Lines in which "back" appears should be pulled from the data below.
START Material for this task
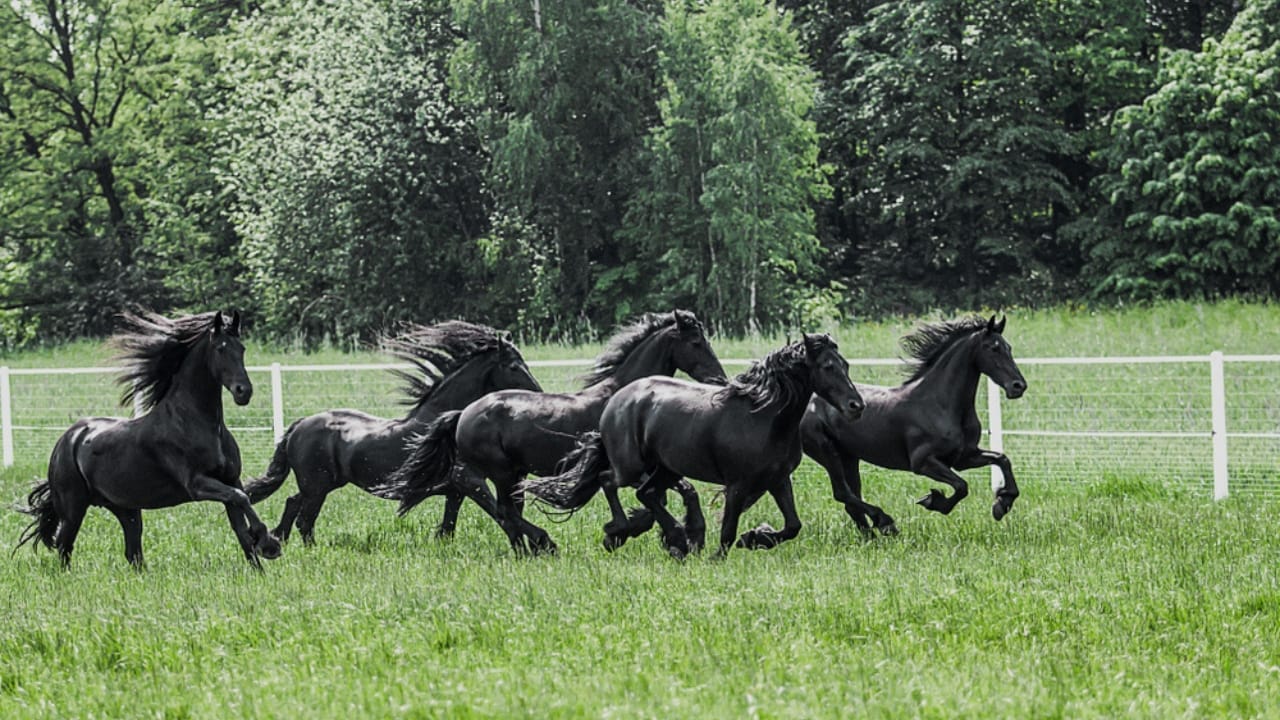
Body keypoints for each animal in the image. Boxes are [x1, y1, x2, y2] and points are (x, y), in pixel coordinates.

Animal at [15, 311, 281, 570]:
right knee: (64, 545)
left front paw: (260, 565)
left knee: (132, 553)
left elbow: (241, 526)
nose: (243, 391)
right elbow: (242, 499)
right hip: (73, 509)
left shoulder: (231, 479)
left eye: (242, 348)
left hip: (126, 509)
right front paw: (269, 543)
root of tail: (67, 440)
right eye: (220, 349)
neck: (196, 422)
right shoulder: (196, 484)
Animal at [243, 321, 542, 545]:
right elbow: (496, 511)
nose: (538, 394)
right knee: (305, 518)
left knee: (293, 504)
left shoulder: (454, 491)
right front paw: (538, 543)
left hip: (318, 484)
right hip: (317, 485)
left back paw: (279, 541)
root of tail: (299, 425)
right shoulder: (467, 481)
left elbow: (448, 527)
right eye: (514, 366)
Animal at [377, 310, 727, 555]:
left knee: (507, 510)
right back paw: (544, 543)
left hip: (514, 473)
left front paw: (670, 535)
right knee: (503, 509)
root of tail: (462, 413)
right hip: (502, 472)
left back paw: (528, 548)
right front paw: (636, 533)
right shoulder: (627, 467)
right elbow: (658, 494)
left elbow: (677, 491)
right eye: (696, 342)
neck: (621, 398)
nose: (720, 380)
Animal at [521, 334, 865, 559]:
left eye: (846, 364)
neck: (763, 417)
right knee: (609, 481)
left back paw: (674, 538)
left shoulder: (778, 480)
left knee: (646, 494)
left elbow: (793, 525)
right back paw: (624, 531)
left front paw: (755, 539)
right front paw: (721, 554)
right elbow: (727, 531)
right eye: (827, 366)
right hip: (631, 466)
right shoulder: (737, 484)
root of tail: (617, 399)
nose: (856, 406)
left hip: (664, 469)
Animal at [800, 315, 1027, 537]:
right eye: (993, 348)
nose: (1019, 386)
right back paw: (886, 523)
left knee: (851, 501)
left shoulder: (964, 457)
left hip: (848, 457)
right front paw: (933, 501)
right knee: (843, 494)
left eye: (1009, 348)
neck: (939, 404)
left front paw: (1002, 503)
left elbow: (1002, 459)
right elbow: (962, 486)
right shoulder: (923, 462)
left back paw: (872, 537)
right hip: (827, 452)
END Material for this task
* [Output for this exercise]
left back paw: (279, 541)
right back paw: (544, 543)
left back paw: (528, 548)
left back paw: (674, 538)
right back paw: (624, 531)
right back paw: (886, 523)
left back paw: (872, 537)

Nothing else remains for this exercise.